▶ **What the task asks**
The data that follows is to be given again, exactly as written.

▶ **Task material**
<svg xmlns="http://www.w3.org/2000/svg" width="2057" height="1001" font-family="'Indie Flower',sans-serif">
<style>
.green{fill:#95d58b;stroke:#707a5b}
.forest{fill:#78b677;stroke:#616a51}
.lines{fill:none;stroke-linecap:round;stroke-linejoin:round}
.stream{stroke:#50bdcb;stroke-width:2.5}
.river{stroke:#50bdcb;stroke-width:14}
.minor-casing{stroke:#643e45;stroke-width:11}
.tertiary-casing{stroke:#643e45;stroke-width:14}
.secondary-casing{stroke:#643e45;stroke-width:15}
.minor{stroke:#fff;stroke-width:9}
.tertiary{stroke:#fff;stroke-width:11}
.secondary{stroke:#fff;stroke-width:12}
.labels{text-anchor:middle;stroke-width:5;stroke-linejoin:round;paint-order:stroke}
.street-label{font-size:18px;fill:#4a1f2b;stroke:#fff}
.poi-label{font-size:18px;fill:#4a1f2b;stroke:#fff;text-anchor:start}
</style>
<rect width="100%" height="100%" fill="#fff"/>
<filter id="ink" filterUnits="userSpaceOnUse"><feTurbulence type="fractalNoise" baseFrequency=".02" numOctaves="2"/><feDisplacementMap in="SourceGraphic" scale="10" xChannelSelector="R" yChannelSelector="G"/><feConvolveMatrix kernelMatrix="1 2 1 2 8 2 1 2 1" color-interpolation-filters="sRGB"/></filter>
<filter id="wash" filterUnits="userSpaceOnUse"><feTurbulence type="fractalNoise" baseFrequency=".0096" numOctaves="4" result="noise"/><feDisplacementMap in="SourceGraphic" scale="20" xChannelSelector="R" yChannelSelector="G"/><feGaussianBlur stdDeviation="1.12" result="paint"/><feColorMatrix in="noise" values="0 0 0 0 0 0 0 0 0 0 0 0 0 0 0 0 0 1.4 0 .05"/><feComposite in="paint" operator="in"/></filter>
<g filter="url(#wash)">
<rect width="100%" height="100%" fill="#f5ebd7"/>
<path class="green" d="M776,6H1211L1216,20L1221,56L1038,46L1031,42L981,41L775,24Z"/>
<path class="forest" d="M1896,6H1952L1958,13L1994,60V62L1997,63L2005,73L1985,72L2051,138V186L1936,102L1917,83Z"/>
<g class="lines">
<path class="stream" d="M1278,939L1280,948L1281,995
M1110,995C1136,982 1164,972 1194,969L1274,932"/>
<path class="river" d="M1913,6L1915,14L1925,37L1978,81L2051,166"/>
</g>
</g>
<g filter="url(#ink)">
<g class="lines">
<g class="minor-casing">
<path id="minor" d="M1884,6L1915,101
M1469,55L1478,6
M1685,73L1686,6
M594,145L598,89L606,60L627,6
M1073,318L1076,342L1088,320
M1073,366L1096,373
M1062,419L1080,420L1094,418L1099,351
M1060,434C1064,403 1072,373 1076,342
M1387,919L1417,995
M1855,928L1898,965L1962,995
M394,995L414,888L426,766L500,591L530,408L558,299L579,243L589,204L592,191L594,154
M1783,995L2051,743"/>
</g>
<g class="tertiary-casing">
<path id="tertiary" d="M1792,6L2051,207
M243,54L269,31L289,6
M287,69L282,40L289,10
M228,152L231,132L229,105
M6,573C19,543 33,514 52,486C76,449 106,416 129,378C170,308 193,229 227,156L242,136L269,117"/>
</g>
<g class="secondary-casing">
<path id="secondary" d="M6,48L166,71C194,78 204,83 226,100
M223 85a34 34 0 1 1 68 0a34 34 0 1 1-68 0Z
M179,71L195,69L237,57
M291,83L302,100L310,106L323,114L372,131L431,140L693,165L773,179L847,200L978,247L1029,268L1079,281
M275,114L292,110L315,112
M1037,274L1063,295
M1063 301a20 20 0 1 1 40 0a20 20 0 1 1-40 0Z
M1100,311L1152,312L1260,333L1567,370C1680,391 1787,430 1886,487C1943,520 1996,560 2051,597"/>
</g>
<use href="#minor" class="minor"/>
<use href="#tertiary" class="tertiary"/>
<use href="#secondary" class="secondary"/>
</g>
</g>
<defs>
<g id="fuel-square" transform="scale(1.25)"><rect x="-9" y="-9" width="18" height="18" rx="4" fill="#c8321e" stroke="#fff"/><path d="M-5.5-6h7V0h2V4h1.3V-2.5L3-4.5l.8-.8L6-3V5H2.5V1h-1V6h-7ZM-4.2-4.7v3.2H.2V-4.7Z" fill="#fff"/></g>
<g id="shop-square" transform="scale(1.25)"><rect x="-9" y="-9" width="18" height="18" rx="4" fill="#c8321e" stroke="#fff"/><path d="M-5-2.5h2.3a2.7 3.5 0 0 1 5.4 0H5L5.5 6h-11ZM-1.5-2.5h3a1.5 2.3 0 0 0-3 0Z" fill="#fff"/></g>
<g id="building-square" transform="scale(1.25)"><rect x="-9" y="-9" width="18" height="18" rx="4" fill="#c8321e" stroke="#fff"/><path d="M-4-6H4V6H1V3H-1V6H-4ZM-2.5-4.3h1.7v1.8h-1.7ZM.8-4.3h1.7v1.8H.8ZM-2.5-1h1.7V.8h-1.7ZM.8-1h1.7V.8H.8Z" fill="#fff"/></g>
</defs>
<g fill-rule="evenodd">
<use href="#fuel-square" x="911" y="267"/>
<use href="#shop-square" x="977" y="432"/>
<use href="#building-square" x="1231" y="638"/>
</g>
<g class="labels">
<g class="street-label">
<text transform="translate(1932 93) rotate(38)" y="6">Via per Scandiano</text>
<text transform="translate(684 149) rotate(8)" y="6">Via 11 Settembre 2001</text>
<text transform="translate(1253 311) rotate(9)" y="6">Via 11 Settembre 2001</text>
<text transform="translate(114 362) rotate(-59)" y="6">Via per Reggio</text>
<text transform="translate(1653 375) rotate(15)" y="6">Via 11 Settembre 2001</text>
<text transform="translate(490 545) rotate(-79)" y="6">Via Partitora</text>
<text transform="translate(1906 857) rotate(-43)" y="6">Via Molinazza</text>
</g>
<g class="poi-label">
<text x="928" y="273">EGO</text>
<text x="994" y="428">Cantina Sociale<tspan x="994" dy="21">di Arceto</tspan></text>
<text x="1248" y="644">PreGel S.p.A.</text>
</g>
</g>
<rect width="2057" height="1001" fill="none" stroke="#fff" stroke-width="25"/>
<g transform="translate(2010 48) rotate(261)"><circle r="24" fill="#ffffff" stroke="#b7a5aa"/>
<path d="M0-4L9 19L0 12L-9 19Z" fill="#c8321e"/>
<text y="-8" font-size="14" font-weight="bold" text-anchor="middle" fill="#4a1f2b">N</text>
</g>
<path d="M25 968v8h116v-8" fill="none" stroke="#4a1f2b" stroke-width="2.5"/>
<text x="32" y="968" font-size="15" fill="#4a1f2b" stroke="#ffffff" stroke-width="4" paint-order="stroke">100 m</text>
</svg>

▶ **Exercise response**
<svg xmlns="http://www.w3.org/2000/svg" width="2057" height="1001" font-family="'Indie Flower',sans-serif">
<style>
.green{fill:#95d58b;stroke:#707a5b}
.forest{fill:#78b677;stroke:#616a51}
.lines{fill:none;stroke-linecap:round;stroke-linejoin:round}
.stream{stroke:#50bdcb;stroke-width:2.5}
.river{stroke:#50bdcb;stroke-width:14}
.minor-casing{stroke:#643e45;stroke-width:11}
.tertiary-casing{stroke:#643e45;stroke-width:14}
.secondary-casing{stroke:#643e45;stroke-width:15}
.minor{stroke:#fff;stroke-width:9}
.tertiary{stroke:#fff;stroke-width:11}
.secondary{stroke:#fff;stroke-width:12}
.labels{text-anchor:middle;stroke-width:5;stroke-linejoin:round;paint-order:stroke}
.street-label{font-size:18px;fill:#4a1f2b;stroke:#fff}
.poi-label{font-size:18px;fill:#4a1f2b;stroke:#fff;text-anchor:start}
</style>
<rect width="100%" height="100%" fill="#fff"/>
<filter id="ink" filterUnits="userSpaceOnUse"><feTurbulence type="fractalNoise" baseFrequency=".02" numOctaves="2"/><feDisplacementMap in="SourceGraphic" scale="10" xChannelSelector="R" yChannelSelector="G"/><feConvolveMatrix kernelMatrix="1 2 1 2 8 2 1 2 1" color-interpolation-filters="sRGB"/></filter>
<filter id="wash" filterUnits="userSpaceOnUse"><feTurbulence type="fractalNoise" baseFrequency=".0096" numOctaves="4" result="noise"/><feDisplacementMap in="SourceGraphic" scale="20" xChannelSelector="R" yChannelSelector="G"/><feGaussianBlur stdDeviation="1.12" result="paint"/><feColorMatrix in="noise" values="0 0 0 0 0 0 0 0 0 0 0 0 0 0 0 0 0 1.4 0 .05"/><feComposite in="paint" operator="in"/></filter>
<g filter="url(#wash)">
<rect width="100%" height="100%" fill="#f5ebd7"/>
<path class="green" d="M776,6H1211L1216,20L1221,56L1038,46L1031,42L981,41L775,24Z"/>
<path class="forest" d="M1896,6H1952L1958,13L1994,60V62L1997,63L2005,73L1985,72L2051,138V186L1936,102L1917,83Z"/>
<g class="lines">
<path class="stream" d="M1278,939L1280,948L1281,995
M1110,995C1136,982 1164,972 1194,969L1274,932"/>
<path class="river" d="M1913,6L1915,14L1925,37L1978,81L2051,166"/>
</g>
</g>
<g filter="url(#ink)">
<g class="lines">
<g class="minor-casing">
<path id="minor" d="M1884,6L1915,101
M1469,55L1478,6
M1685,73L1686,6
M594,145L598,89L606,60L627,6
M1073,318L1076,342L1088,320
M1073,366L1096,373
M1062,419L1080,420L1094,418L1099,351
M1060,434C1064,403 1072,373 1076,342
M1387,919L1417,995
M1855,928L1898,965L1962,995
M394,995L414,888L426,766L500,591L530,408L558,299L579,243L589,204L592,191L594,154
M1783,995L2051,743"/>
</g>
<g class="tertiary-casing">
<path id="tertiary" d="M1792,6L2051,207
M243,54L269,31L289,6
M287,69L282,40L289,10
M228,152L231,132L229,105
M6,573C19,543 33,514 52,486C76,449 106,416 129,378C170,308 193,229 227,156L242,136L269,117"/>
</g>
<g class="secondary-casing">
<path id="secondary" d="M6,48L166,71C194,78 204,83 226,100
M223 85a34 34 0 1 1 68 0a34 34 0 1 1-68 0Z
M179,71L195,69L237,57
M291,83L302,100L310,106L323,114L372,131L431,140L693,165L773,179L847,200L978,247L1029,268L1079,281
M275,114L292,110L315,112
M1037,274L1063,295
M1063 301a20 20 0 1 1 40 0a20 20 0 1 1-40 0Z
M1100,311L1152,312L1260,333L1567,370C1680,391 1787,430 1886,487C1943,520 1996,560 2051,597"/>
</g>
<use href="#minor" class="minor"/>
<use href="#tertiary" class="tertiary"/>
<use href="#secondary" class="secondary"/>
</g>
</g>
<defs>
<g id="fuel-square" transform="scale(1.25)"><rect x="-9" y="-9" width="18" height="18" rx="4" fill="#c8321e" stroke="#fff"/><path d="M-5.5-6h7V0h2V4h1.3V-2.5L3-4.5l.8-.8L6-3V5H2.5V1h-1V6h-7ZM-4.2-4.7v3.2H.2V-4.7Z" fill="#fff"/></g>
<g id="shop-square" transform="scale(1.25)"><rect x="-9" y="-9" width="18" height="18" rx="4" fill="#c8321e" stroke="#fff"/><path d="M-5-2.5h2.3a2.7 3.5 0 0 1 5.4 0H5L5.5 6h-11ZM-1.5-2.5h3a1.5 2.3 0 0 0-3 0Z" fill="#fff"/></g>
<g id="building-square" transform="scale(1.25)"><rect x="-9" y="-9" width="18" height="18" rx="4" fill="#c8321e" stroke="#fff"/><path d="M-4-6H4V6H1V3H-1V6H-4ZM-2.5-4.3h1.7v1.8h-1.7ZM.8-4.3h1.7v1.8H.8ZM-2.5-1h1.7V.8h-1.7ZM.8-1h1.7V.8H.8Z" fill="#fff"/></g>
</defs>
<g fill-rule="evenodd">
<use href="#fuel-square" x="911" y="267"/>
<use href="#shop-square" x="977" y="432"/>
<use href="#building-square" x="1231" y="638"/>
</g>
<g class="labels">
<g class="street-label">
<text transform="translate(1932 93) rotate(38)" y="6">Via per Scandiano</text>
<text transform="translate(684 149) rotate(8)" y="6">Via 11 Settembre 2001</text>
<text transform="translate(1253 311) rotate(9)" y="6">Via 11 Settembre 2001</text>
<text transform="translate(114 362) rotate(-59)" y="6">Via per Reggio</text>
<text transform="translate(1653 375) rotate(15)" y="6">Via 11 Settembre 2001</text>
<text transform="translate(490 545) rotate(-79)" y="6">Via Partitora</text>
<text transform="translate(1906 857) rotate(-43)" y="6">Via Molinazza</text>
</g>
<g class="poi-label">
<text x="928" y="273">EGO</text>
<text x="994" y="428">Cantina Sociale<tspan x="994" dy="21">di Arceto</tspan></text>
<text x="1248" y="644">PreGel S.p.A.</text>
</g>
</g>
<rect width="2057" height="1001" fill="none" stroke="#fff" stroke-width="25"/>
<g transform="translate(2010 48) rotate(261)"><circle r="24" fill="#ffffff" stroke="#b7a5aa"/>
<path d="M0-4L9 19L0 12L-9 19Z" fill="#c8321e"/>
<text y="-8" font-size="14" font-weight="bold" text-anchor="middle" fill="#4a1f2b">N</text>
</g>
<path d="M25 968v8h116v-8" fill="none" stroke="#4a1f2b" stroke-width="2.5"/>
<text x="32" y="968" font-size="15" fill="#4a1f2b" stroke="#ffffff" stroke-width="4" paint-order="stroke">100 m</text>
</svg>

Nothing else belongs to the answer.